La façade ouest, terminée vers 1180, possède un portail très décoré, assez lourd de facture, signe du déclin de la sculpture romane du Brionnais à la fin du XIIe siècle.
Le portail est surmonté par une archivolte dont les trois voussures en retrait retombent sur les colonnettes et les pilastres latéraux.


Le linteau représente un épisode de la vie de saint Hilaire pendant le concile de Séleucie en 359. L’empereur Constance avait convoqué deux conciles, un à Rimini pour l’église d’occident, un autre à Séleucie pour l’église d’orient. Hilaire, alors exilé en Phrygie, y défendit la foi de Nicée contre les Ariens. Il est représenté au centre, assis par terre, entre les évêques. Un ange le protège et lui tend quelque chose. A gauche, peut-être la représentation d’Hilaire debout en haut d’une abbaye, au paradis, alors qu’à droite on voit un personnage en bas, assis en enfer. Des démons emportent son âme sous la forme d’un enfant sortant de sa bouche. Il s’agit d’un défenseur de l’Arianisme, peut-être Acace de Césarée, qui déposa un Credo proposant l'homéisme, ou bien Léoas, commissaire de l’empereur Constance.
Le tympan représente le Christ en majesté dans une mandorle soutenue par deux anges. De chaque côté, les symboles des 4 évangélistes. La sculpture est sans grâce, la tête du Christ qui n’a rien de roman fut rajoutée au XIXe siècle lors de la rénovation.
Plus intéressants sont les corbeaux de chaque côté du portail. Côté nord, un personnage accroupi, vêtu d’un seul pagne, pose ses deux mains sur les genoux. En face de lui, côté sud, son jumeau lève les bras et soutient le ciel de ses mains retournées.

Le seul chapiteau historié, côté sud, nous présente deux personnages énigmatiques. Regardant le nord, une femme aux grandes oreilles (elle entend) et portant ceinture (lien avec Cluny) lève une main au ciel pour les énergies cosmiques, l’autre étant tournée vers la terre et les énergies telluriques. Ceci est confirmé par la présence de d’un serpent et d’un crocodile s’abreuvant à ses seins. C’est la mère nourricière.
Regardant à l’ouest, au couchant, un homme également aux grandes oreilles et lui aussi ceinturé, portant la barbe en signe de connaissance et de sagesse, montre entre ses cuisses le symbole de la virilité.
L'intérieur
L’église se compose d’une nef à quatre travées flanquée de deux bas-côtés, d’un transept, d’une travée de chœur et d’une abside en hémicycle entourée de deux absidioles.
Au-dessus du portail occidental se trouve une tribune en encorbellement, reproduction en miniature de celle de la grande abbatiale de Cluny III.

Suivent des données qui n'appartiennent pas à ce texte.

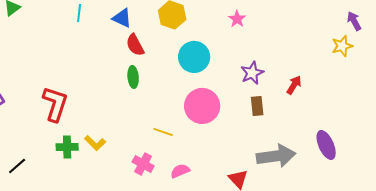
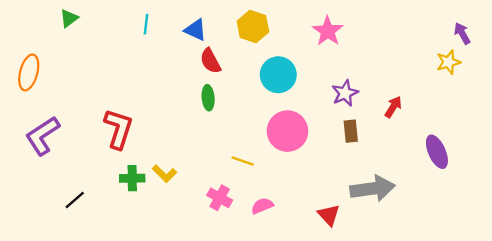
pink star: (237, 19) -> (328, 31), size x1.5
purple ellipse: (326, 145) -> (437, 152), moved

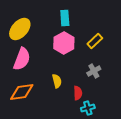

La nef, achevée vers 1125/1130, d’influence clunisienne, communique avec les deux bas-côtés par de grandes arcades en cintre brisé. Les trois premières travées sont couvertes d'une voûte en plein cintre surbaissée, refaite au XIXème siècle.

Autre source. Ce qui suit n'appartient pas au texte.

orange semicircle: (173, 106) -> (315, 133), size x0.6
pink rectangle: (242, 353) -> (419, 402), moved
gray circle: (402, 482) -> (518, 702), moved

Entre le niveau des grandes arcades et celui des fenêtres hautes s'ouvre un triforium à six arcatures sur colonnettes qui forme une galerie décorative, sans aucune fonction de circulation.
Les piliers cruciformes sont cantonnés, du côté de la nef, de pilastres cannelés. Les chapiteaux ne sont pas enseignants et se contentent de motifs feuillus. Seuls quelques figures sortent des feuillages, et un aigle aux ailes déployées nous montre la limite entre l’église basse et l’église haute, prêt à prendre son envol.

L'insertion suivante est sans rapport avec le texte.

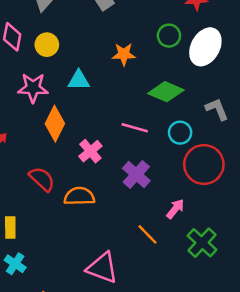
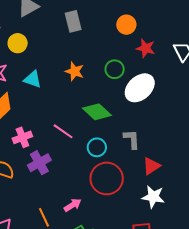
purple cross: (136, 174) -> (39, 163), moved

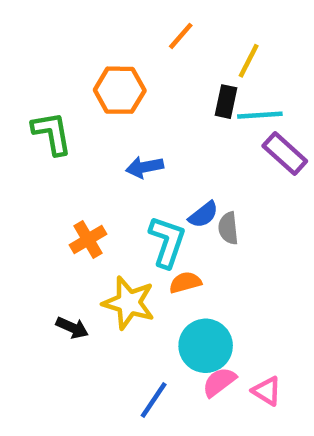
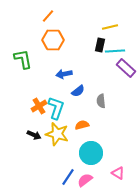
orange line: (181, 36) -> (48, 16), moved
yellow line: (249, 61) -> (110, 27), turned 49
blue semicircle: (203, 215) -> (78, 91), moved
cyan L-shape: (167, 242) -> (56, 108), moved
black arrow: (72, 328) -> (34, 135), moved
pink semicircle: (219, 382) -> (85, 180), moved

La croisée du transept est surmontée d’une coupole-lanterne octogonale reposant sur des trompes et décorée d’arcatures.

L’entrée de la travée de chœur est gardée par deux sculptures sur culots. Des diables ? Pourquoi ? Parce que l’un est cornu ? Mais alors où est sa queue fourchue ? Regardez bien. Celui du sud, côté solaire, porte le ciel d’une seule main. Il semblerait qu’il soit en position d’évacuer la matière lourde avant de passer dans le saint des saints.
Celui du nord, côté lunaire, porte des cornes, celles du croissant de lune. Mais en regardant mieux, j’ai vu apparaître la figure du Baphomet. En effet, le personnage porte une tonsure, des cornes, il tire la langue, ses oreilles sont démesurées, ses yeux grands ouverts. Il ne manque que les ailes pour représenter le symbole de la sagesse et de la connaissance, image synthétique de la science et de la tradition.